Cool Firewall, but Where’s the Mesh…

The previous example was about providing outside access to inside resources, but isn’t a mesh a bunch of things communicating with each other? The other feature of Ingress is routing internal services to other backend services with the same level of control as we saw with routing external services.

This example pictured is similar to the one above, however, now the services are inside the same Kubernetes cluster. Since traffic is routable between pods, why would you add an Ingress controller like Kong? Just because we have our traffic inside the cluster, doesn’t mean we can lower our guard. The same amount of security with SNI and mTLS will be available by default. In addition, we can manage changes inside our cluster as services change IPs or become unavailable. All that pain we had to endure with network management before is now managed in one deployment.

If you take this example and extend it to all of your services running inside Kubernetes, you can see where the mesh name is now used properly. Microservices talking to each other are now given the same default level of security and network management.
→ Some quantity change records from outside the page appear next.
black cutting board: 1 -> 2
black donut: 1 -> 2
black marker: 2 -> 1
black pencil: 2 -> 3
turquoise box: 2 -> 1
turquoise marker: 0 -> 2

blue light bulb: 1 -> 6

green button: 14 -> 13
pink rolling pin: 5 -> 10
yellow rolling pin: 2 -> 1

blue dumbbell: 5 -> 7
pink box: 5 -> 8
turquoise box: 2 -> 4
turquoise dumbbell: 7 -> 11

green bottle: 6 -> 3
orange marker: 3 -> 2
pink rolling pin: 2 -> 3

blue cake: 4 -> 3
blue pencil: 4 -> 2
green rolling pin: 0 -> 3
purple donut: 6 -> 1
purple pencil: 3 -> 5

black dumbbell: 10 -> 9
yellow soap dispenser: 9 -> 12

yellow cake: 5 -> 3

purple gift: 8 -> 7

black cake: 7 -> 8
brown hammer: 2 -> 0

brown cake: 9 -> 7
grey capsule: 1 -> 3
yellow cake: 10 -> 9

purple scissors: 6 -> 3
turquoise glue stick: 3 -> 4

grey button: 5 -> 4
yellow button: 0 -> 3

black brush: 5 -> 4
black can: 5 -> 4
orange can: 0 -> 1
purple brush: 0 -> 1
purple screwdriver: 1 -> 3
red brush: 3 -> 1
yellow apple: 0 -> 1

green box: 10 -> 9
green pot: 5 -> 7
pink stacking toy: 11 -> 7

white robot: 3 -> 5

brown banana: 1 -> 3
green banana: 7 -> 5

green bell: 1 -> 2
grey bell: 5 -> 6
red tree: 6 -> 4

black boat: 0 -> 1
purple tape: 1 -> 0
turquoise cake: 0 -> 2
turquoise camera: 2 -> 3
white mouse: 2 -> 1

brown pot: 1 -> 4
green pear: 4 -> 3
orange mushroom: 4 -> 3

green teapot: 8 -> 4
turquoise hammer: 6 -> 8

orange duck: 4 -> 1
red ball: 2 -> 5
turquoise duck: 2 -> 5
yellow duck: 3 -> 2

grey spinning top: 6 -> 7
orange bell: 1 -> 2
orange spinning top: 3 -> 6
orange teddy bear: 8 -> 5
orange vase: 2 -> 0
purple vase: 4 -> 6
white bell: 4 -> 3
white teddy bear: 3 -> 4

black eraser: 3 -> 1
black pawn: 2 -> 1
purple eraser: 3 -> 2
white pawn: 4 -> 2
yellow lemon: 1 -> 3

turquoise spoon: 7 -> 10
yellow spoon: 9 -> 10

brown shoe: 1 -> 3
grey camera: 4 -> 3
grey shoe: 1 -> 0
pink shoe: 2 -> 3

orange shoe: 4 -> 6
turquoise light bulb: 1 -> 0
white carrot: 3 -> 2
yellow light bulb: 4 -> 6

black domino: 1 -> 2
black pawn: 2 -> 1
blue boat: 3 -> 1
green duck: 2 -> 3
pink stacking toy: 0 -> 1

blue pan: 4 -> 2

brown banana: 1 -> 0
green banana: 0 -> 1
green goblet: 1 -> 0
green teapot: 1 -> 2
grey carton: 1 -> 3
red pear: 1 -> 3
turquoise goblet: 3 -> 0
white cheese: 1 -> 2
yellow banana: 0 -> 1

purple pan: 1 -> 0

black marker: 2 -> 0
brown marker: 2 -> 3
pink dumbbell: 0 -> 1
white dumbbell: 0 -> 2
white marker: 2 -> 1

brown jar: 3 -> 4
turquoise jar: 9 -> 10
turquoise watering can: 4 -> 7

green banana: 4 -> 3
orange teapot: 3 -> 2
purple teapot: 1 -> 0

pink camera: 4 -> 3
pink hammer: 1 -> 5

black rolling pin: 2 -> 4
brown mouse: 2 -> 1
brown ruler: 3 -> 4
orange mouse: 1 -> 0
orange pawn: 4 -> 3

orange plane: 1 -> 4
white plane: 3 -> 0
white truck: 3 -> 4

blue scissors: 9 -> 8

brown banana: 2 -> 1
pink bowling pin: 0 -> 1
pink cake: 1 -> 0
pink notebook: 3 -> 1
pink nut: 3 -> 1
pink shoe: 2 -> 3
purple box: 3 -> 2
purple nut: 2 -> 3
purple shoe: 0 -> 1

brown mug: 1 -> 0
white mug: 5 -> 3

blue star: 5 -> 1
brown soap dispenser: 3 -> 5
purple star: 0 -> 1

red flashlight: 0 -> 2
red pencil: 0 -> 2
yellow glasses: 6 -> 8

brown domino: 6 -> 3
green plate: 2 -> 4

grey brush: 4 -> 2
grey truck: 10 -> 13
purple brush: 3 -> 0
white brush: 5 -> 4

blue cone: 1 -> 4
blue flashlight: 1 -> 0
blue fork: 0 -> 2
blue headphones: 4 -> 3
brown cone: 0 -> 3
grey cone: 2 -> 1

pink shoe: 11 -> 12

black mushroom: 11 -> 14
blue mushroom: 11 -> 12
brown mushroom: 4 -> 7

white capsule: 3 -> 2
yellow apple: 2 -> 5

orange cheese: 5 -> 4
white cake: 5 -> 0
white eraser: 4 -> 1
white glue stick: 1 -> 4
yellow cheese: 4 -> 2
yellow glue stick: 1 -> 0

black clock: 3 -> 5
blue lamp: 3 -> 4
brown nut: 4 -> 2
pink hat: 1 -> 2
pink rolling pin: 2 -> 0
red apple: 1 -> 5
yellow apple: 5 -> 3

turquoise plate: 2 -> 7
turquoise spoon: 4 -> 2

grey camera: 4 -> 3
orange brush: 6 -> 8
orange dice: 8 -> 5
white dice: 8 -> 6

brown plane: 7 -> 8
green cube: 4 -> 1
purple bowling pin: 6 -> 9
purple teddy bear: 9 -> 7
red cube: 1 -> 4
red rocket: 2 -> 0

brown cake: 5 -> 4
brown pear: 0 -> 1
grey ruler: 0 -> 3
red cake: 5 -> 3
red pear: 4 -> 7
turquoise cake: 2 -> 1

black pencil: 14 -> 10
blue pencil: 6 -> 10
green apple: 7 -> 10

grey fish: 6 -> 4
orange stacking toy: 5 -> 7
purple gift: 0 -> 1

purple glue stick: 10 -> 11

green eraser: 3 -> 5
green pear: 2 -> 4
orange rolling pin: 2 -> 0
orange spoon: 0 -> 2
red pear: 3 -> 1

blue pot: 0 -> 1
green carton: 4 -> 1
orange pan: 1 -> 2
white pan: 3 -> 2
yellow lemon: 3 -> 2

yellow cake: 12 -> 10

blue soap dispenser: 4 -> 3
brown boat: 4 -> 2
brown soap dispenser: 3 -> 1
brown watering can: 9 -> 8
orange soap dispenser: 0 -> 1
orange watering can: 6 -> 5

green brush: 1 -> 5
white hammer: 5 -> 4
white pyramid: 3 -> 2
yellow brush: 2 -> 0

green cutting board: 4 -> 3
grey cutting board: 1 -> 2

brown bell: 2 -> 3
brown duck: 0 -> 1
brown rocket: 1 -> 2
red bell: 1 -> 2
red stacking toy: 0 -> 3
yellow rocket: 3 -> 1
As services are added and removed, there’s no need for a network administrator to be involved in changing configurations. Developers can build with the confidence of knowing the microservices they deploy are communicating properly and with the best security.

Where Is This Going for Cassandra?

The two examples shown were about how to have applications communicate with a running Cassandra cluster, but what does this mean for Cassandra running in Kubernetes? The first and most pressing need for Cassandra is enabling multi-datacenter Cassandra communications. Because this is such a common use case for Cassandra deployments, using the Ingress controller to secure and route data between clusters will further simplify deployments.

The other area of interest for Cassandra users is in the observability aspects of Ingress. Controllers like Kong and Istio already provide detailed statistics on network traffic. There is a real interest in the Cassandra community to provide Layer 7 statistics on CQL traffic. Error rates and latencies on all CQL traffic to and from a Cassandra cluster would add a layer of observability not available now.

To Mesh or Not to Mesh

If you are just getting started with Kubernetes, you should have Ingress on your shortlist of things you need to learn. Kubernetes networking can be hard to understand, so just skip everything but Ingress and go straight into the future for the project. Service mesh gives you so many things that are simply included, it will be hard to deploy an application outside of Kubernetes again. For microservices, there is almost no other method that is as reliable. This is what we want in our cloud native applications: scale, resilience and elasticity. Building your application relying on service mesh technologies is the right tool for the right job.